At 62, Peter Orr worked 10 hours a day at a challenging job. He didn’t get a lot of exercise, but he figured he never smoked and didn’t drink very much, so despite his sedentary lifestyle, he believed he was healthy.
Then in the fall of 2016, Peter returned from vacation feeling tired and out of breath. His GP listened to Peter’s heart and on that particular day, something happened that would change Peter forever. The doctor said, “‘You have an irregular heartbeat. You should go emergency right away.’”
Unsure of what to make of it, Peter went to a local hospital. He was given a beta blocker—a class of medicine commonly used to treat a wide range of problems in the heart—and sent home.
A few days later, Peter started to feel very, very sick.
On Friday night, well into the evening, Peter barely made it to VGH. But on this night, he came into the care of Dr. Christopher Fordyce, a cardiologist at VGH.
“I’ve always been amazed by this because when you look at who Dr. Fordyce is, he’s a full professor, he’s on a lot of boards, he’s a very big deal as a cardiologist,” says Peter. “It’s just so amazing to me that he does the graveyard shift in the emergency department on a regular basis.”
Adjusting the heart
“Peter came in with congestive heart failure due to atrial fibrillation,” says Dr. Forydce. “He had rapid, uncontrolled heart rates. His heart function at that time was less than 50 per cent of normal. He was struggling to walk, couldn’t do any of his usual activities.”
Dr. Fordyce became Peter’s cardiologist, and referred him to the heart function clinic at VGH, as well as the electrophysiology team and the atrial fibrillation clinic under the care of Dr. Matthew Bennett and Dr. Jason Andrade, two world leaders in their fields.
“Peter’s heart was only pumping out 20 per cent of its blood per beat. The average heart does 60 to 70 per cent,” says Dr. Fordyce. “He needed the expert care available in these places if he was to recover.”

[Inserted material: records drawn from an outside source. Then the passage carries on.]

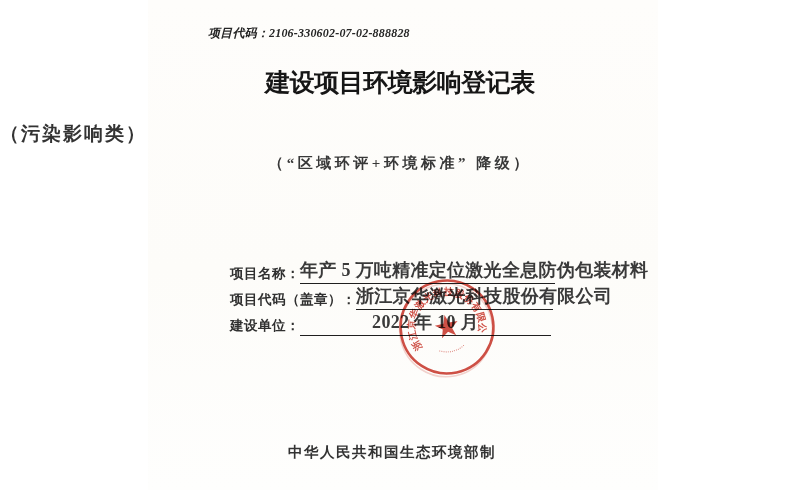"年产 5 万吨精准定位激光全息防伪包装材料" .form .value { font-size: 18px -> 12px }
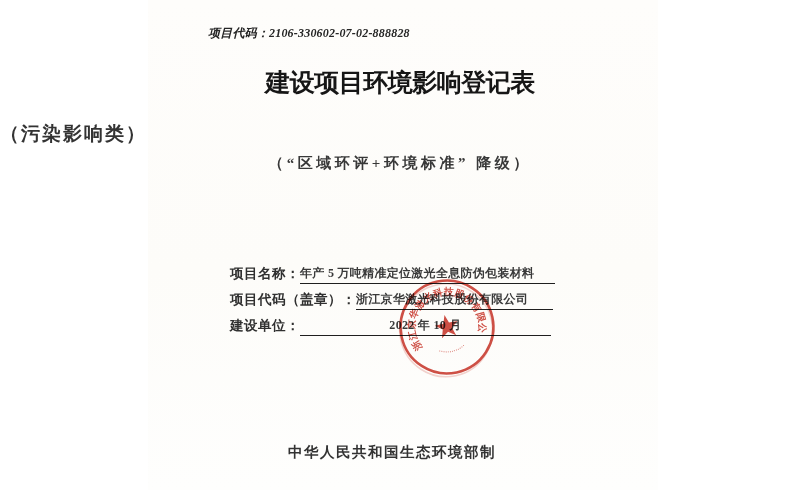"建设单位：" span.label { text: 建设单位 -> 编制日期 }
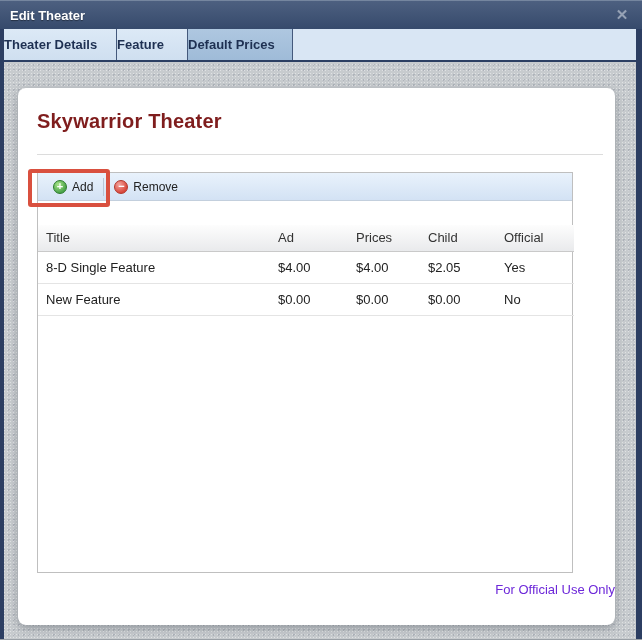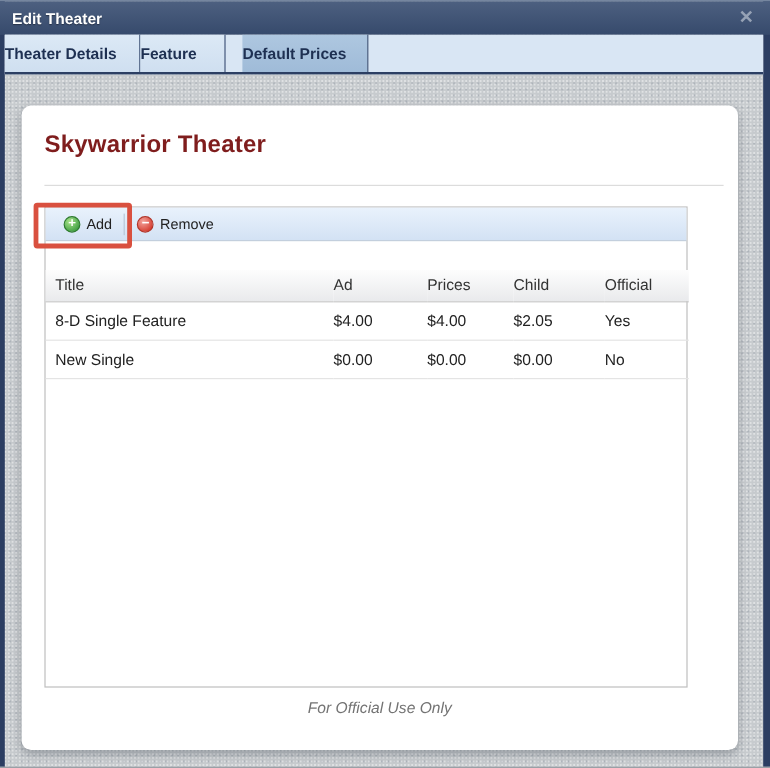"Default Prices" .tab.t3 { margin-left: 14px -> none }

At a check-up in January 2017, Dr. Fordcye gave Peter the OK to begin to exercise. Peter made his first steps into what would become a journey across the globe.
“At this point, I started walking around the block. And then I walked down to the store. And then I started to walk to the store and back,” says Peter. “I started a routine of walking farther and farther every day. Then a group of people in my office formed a company team to run the Vancouver Sun Run.”
This became Peter’s new objective. He started training at a local community centre, running on a treadmill. In the spring of 2017, he he completed the Sun Run in just under an hour.
“I thought well, if I can run 10K, I can do a half-marathon,” says Peter.
Peter ran that one.
Then he learned of a full marathon in Honolulu that December.
He ran that one, too.
His wife, Carol, gave him a book called 50 Runs to Do Before You Die. He hasn’t looked back since.
At 69 years old, Peter has gone from a sedentary lifestyle with heart problems to running marathons around the globe. He regularly runs 50 km a week and swims on a master’s swim team. And in the six years since he started training, Peter has finished 13 global marathons, including races in Paris, Istanbul, Melbourne, and the highly competitive Boston Marathon.
“He makes me feel pretty lazy,” says Dr. Fordyce. “And his heart function has remained stable throughout all of this. That part is what I find really incredible, is that each challenge Peter faced has not impacted his quality of life.”
“I give full credit to the VGH team for making this possible. The treatment I received there got me to the point where I was able to start running. And their ongoing monitoring gave me the confidence to push myself,” says Peter.
Throughout his training Peter continued to suffer intermittent atrial fibrillation (AFIB). AFIB increases the risk of stroke. In February 2022, he underwent ablation surgery to finally correct this condition. Since then, he’s returned to running marathons, and has plans for many more in the future.